Problem details:
When you spot the word "rozpoczęciem" in a line of the data below, copy that line.

Input for this task:
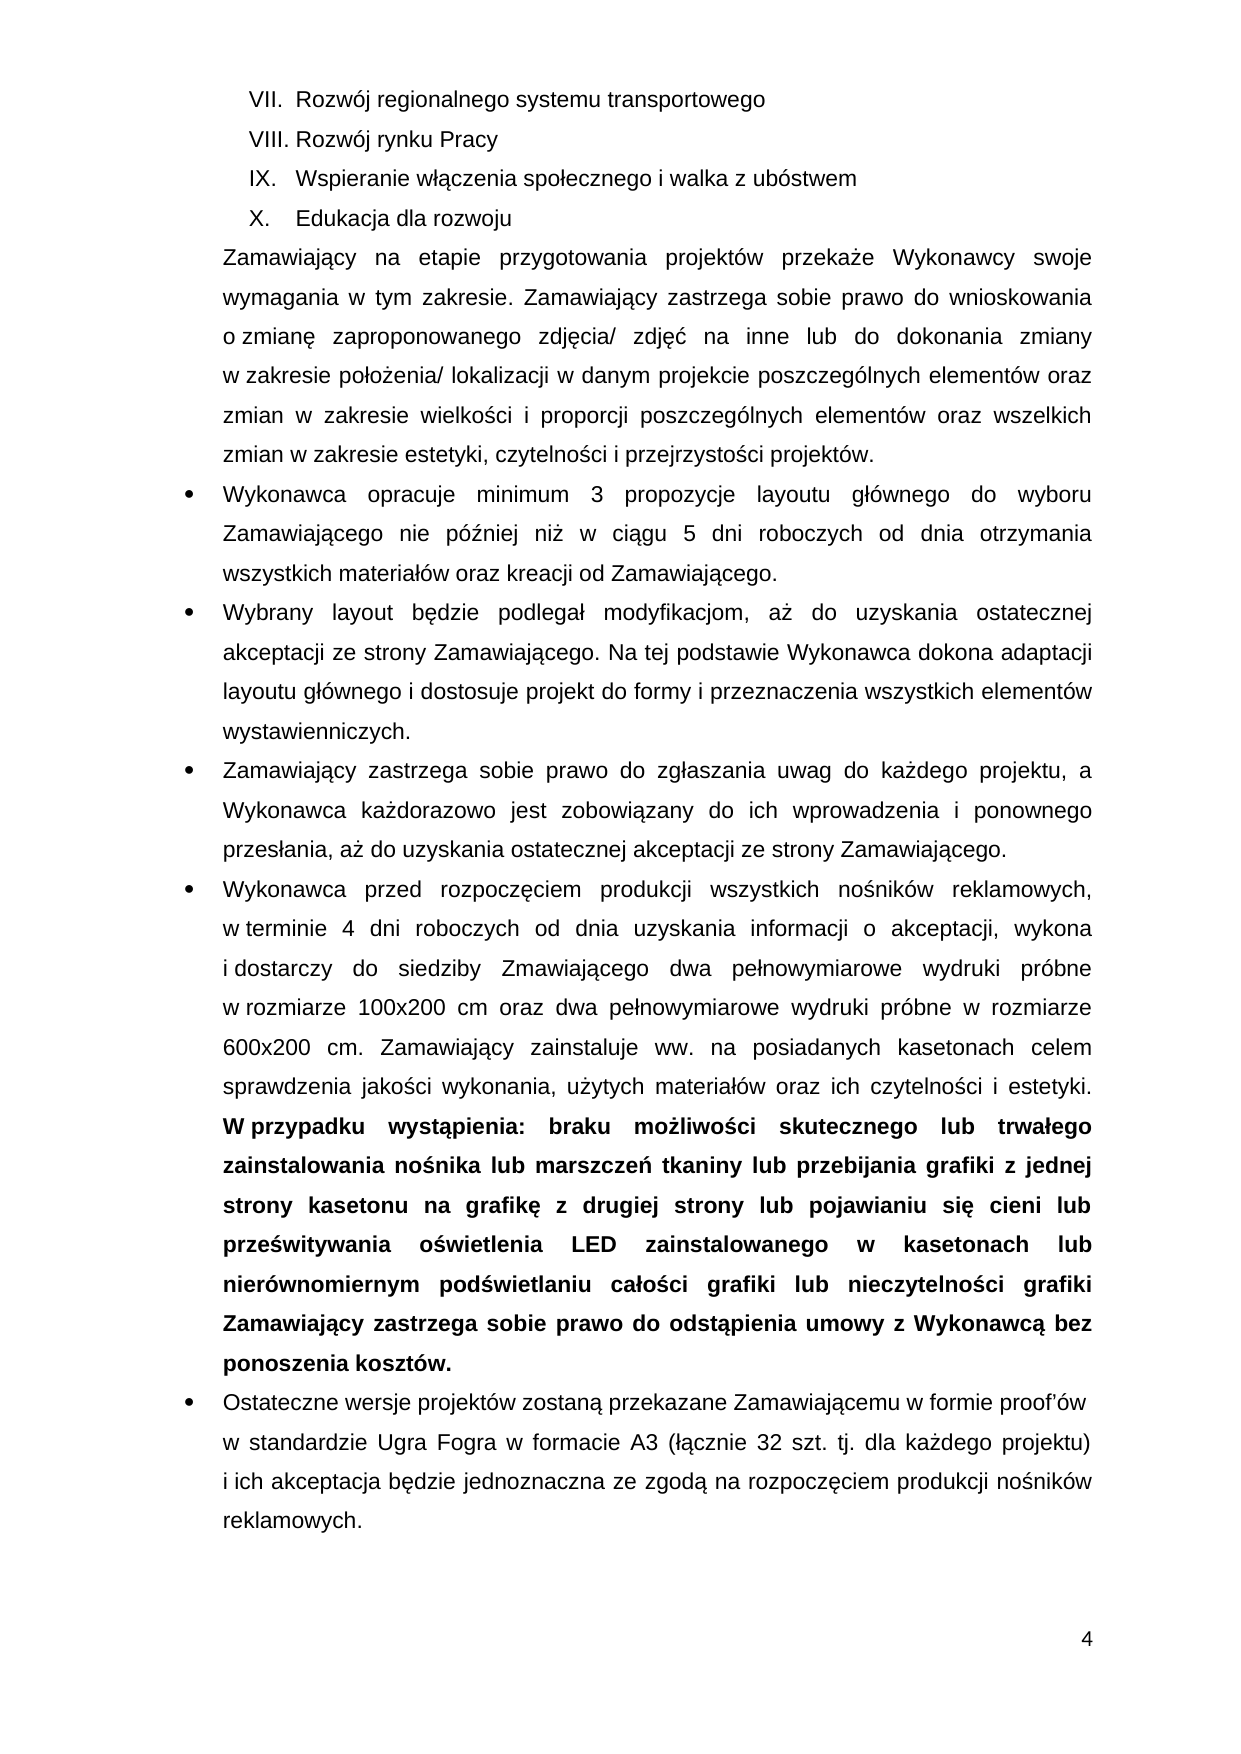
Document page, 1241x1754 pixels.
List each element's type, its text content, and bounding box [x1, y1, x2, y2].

list Edukacja dla rozwoju [249, 204, 1093, 231]
list Zamawiający zastrzega sobie prawo do zgłaszania uwag do każdego projektu, a Wykonawca każdorazowo jest zobowiązany do ich wprowadzenia i ponownego przesłania, aż do uzyskania ostatecznej akceptacji ze strony Zamawiającego. [185, 757, 1093, 863]
list Wykonawca opracuje minimum 3 propozycje layoutu głównego do wyboru Zamawiającego nie później niż w ciągu 5 dni roboczych od dnia otrzymania wszystkich materiałów oraz kreacji od Zamawiającego. [185, 481, 1093, 586]
list Zamawiający na etapie przygotowania projektów przekaże Wykonawcy swoje wymagania w tym zakresie. Zamawiający zastrzega sobie prawo do wnioskowania o zmianę zaproponowanego zdjęcia/ zdjęć na inne lub do dokonania zmiany w zakresie położenia/ lokalizacji w danym projekcie poszczególnych elementów oraz zmian w zakresie wielkości i proporcji poszczególnych elementów oraz wszelkich zmian w zakresie estetyki, czytelności i przejrzystości projektów. [223, 244, 1093, 468]
list Rozwój regionalnego systemu transportowego [249, 86, 1093, 112]
list Wybrany layout będzie podlegał modyfikacjom, aż do uzyskania ostatecznej akceptacji ze strony Zamawiającego. Na tej podstawie Wykonawca dokona adaptacji layoutu głównego i dostosuje projekt do formy i przeznaczenia wszystkich elementów wystawienniczych. [185, 599, 1093, 744]
list Rozwój rynku Pracy [249, 126, 1093, 152]
list Ostateczne wersje projektów zostaną przekazane Zamawiającemu w formie proof’ów w standardzie Ugra Fogra w formacie A3 (łącznie 32 szt. tj. dla każdego projektu) i ich akceptacja będzie jednoznaczna ze zgodą na rozpoczęciem produkcji nośników reklamowych. [185, 1389, 1093, 1534]
list Wspieranie włączenia społecznego i walka z ubóstwem [249, 165, 1093, 191]
list Wykonawca przed rozpoczęciem produkcji wszystkich nośników reklamowych, w terminie 4 dni roboczych od dnia uzyskania informacji o akceptacji, wykona i dostarczy do siedziby Zmawiającego dwa pełnowymiarowe wydruki próbne w rozmiarze 100x200 cm oraz dwa pełnowymiarowe wydruki próbne w rozmiarze 600x200 cm. Zamawiający zainstaluje ww. na posiadanych kasetonach celem sprawdzenia jakości wykonania, użytych materiałów oraz ich czytelności i estetyki. W przypadku wystąpienia: braku możliwości skutecznego lub trwałego zainstalowania nośnika lub marszczeń tkaniny lub przebijania grafiki z jednej strony kasetonu na grafikę z drugiej strony lub pojawianiu się cieni lub prześwitywania oświetlenia LED zainstalowanego w kasetonach lub nierównomiernym podświetlaniu całości grafiki lub nieczytelności grafiki Zamawiający zastrzega sobie prawo do odstąpienia umowy z Wykonawcą bez ponoszenia kosztów. [185, 876, 1093, 1376]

Result below:
list Ostateczne wersje projektów zostaną przekazane Zamawiającemu w formie proof’ów w standardzie Ugra Fogra w formacie A3 (łącznie 32 szt. tj. dla każdego projektu) i ich akceptacja będzie jednoznaczna ze zgodą na rozpoczęciem produkcji nośników reklamowych. [185, 1389, 1093, 1534]
list Wykonawca przed rozpoczęciem produkcji wszystkich nośników reklamowych, w terminie 4 dni roboczych od dnia uzyskania informacji o akceptacji, wykona i dostarczy do siedziby Zmawiającego dwa pełnowymiarowe wydruki próbne w rozmiarze 100x200 cm oraz dwa pełnowymiarowe wydruki próbne w rozmiarze 600x200 cm. Zamawiający zainstaluje ww. na posiadanych kasetonach celem sprawdzenia jakości wykonania, użytych materiałów oraz ich czytelności i estetyki. W przypadku wystąpienia: braku możliwości skutecznego lub trwałego zainstalowania nośnika lub marszczeń tkaniny lub przebijania grafiki z jednej strony kasetonu na grafikę z drugiej strony lub pojawianiu się cieni lub prześwitywania oświetlenia LED zainstalowanego w kasetonach lub nierównomiernym podświetlaniu całości grafiki lub nieczytelności grafiki Zamawiający zastrzega sobie prawo do odstąpienia umowy z Wykonawcą bez ponoszenia kosztów. [185, 876, 1093, 1376]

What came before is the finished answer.